Earthen glacis star forts, surrounded by moats, would remain the main defensive structures of the Rennaisance-to-Reformation-to-Enlightenment era. They would defend Amsterdam, Sienna, Lille, or Osijek in Europe as much as they would defend Quebec or West Point in the Americas. What would change about them, pretty much, was the complexity and sheer scale to which they would be built. The addition of ravelins, hornworks, tenaille, and all manner of organic topological incorporation into such fortification designs was what differentiated an earlier fort from more advanced versions. The problem they created, though, was that they would entirely dominate a city's landscape, and dictate the degree and extent to which a town could expand.

Earthen star-forts would remain paramount throughout the EU IV era until the invention of the timed-fuse explosive shells of the 19th century, and the replacement of earthen star forts by brick-and-mortar multi-tier casement fortifications of the 1820s-1830s, just after the EUIV period. Such fort designs then lasted until the advent of high explosives in the 1860s. These "Vicky 2" / American Civil War casement forts would be replaced by concrete in the 1880s.

However, rather than create such fortifications around entire cities, the industrial era urban growth meant that it was now utterly impractical to wall a city in, as you would with a star fort and bastion system. Instead, you'd put a fortification at a key approach to a city, such as at the harbor, or on a hill. Thus, not long after the end of the EUIV period, many cities got rid of their magnificent star forts as useless impediments to civil development.

※

» Exercises:
1. According to the star-fort passage, what replaced the casement forts in the 1880s?
2. Please carry the star-fort passage on from its final sentence.
The lines that follow come from a different source than the star-fort passage.

※

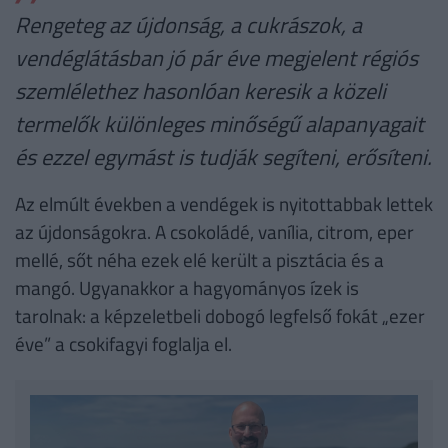
Rengeteg az újdonság, a cukrászok, a
vendéglátásban jó pár éve megjelent régiós
szemlélethez hasonlóan keresik a közeli
termelők különleges minőségű alapanyagait
és ezzel egymást is tudják segíteni, erősíteni.
Az elmúlt években a vendégek is nyitottabbak lettek
az újdonságokra. A csokoládé, vanília, citrom, eper
mellé, sőt néha ezek elé került a pisztácia és a
mangó. Ugyanakkor a hagyományos ízek is
tarolnak: a képzeletbeli dobogó legfelső fokát „ezer
éve” a csokifagyi foglalja el.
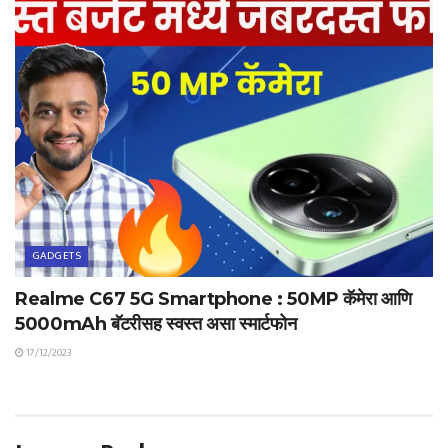
GADGETS
Realme C67 5G Smartphone : 50MP कॅमेरा आणि
5000mAh बॅटरीसह स्वस्त असा स्मार्टफोन
17/12/2023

※

» Answers by item:
1. Concrete.

2.
To me, the main takeaway is that there should be a sort of "arc" of siege storytelling in EUIV. at first, castles should be mighty until you get your hands on your first cannon. Then cannon should be mighty, until you get your Level 1's (presumably old stone castles) updated to the early trace Italienne (level 2+). Then those should be awesome until you get your first mortars, and so on. There should be a sense of see-saws back and forth.

Yet as I said in a prior post, fortifications should be reduced in value by the late game even as their defenses got more elaborate. This trend should occur starting in the mid-1700s. Approximately the time of Frederick the Great. First of all, fixed fortifications were damned expensive. Second of all, larger field armies could do things at a range that a fort sitting around your own backyard could not do. There was a trend towards temporary fortifications. Field fortifications. Mobile warfare and defense in depth.

"Frederick the Great, the best-known eighteenth-century military mind and practitioner, continued this anti-fortification mode of thinking. Although he continued the heritage of besieging some enemy cities while protecting his own, the Prussian king sent his armies on fast-moving campaigns, bypassing fortified frontiers where appropriate. Frederick's victories represented a synthesis of fortification and mobility, as opposed to a simple focus on the former (Duffy 1985: 145-147), and their fame influenced other leaders to deemphasize fortress mania." — Bryan Alexander, "Gothic in Cyberspace," The Gothic World, Glennis Byron, Dale Townshend eds., pg. 146

By the time of the Napeoleonic wars, a lot of these fortresses should simply be deprecated by the advent of wars of maneuver. Fortifications, at some point, should lose their capacity to create a "zone of control." Napoleon would leave a besieging force to make sure his lines of logistics were kept open, but otherwise kept moving. There were key sieges of note, such as the siege of Almeida (1810), but in general, "Napoleon impressed his generals not to attack, but to bypass fortified positions in order to spare their men." — Napoleon On War, Bruno Colson, ed. p. 276.

I can understand the intent of the ZOC system, and to allow some provinces to fall quickly while others remain hard nuts to crack. However, by the end-game, even though there might be the equivalent of a "fortification per province" there should still be wars of maneuver. Napoleon did not stop his campaign into Austria as soon as he crossed the border and ran into his first fort. Otherwise, he'd have never reached Austerlitz in three months.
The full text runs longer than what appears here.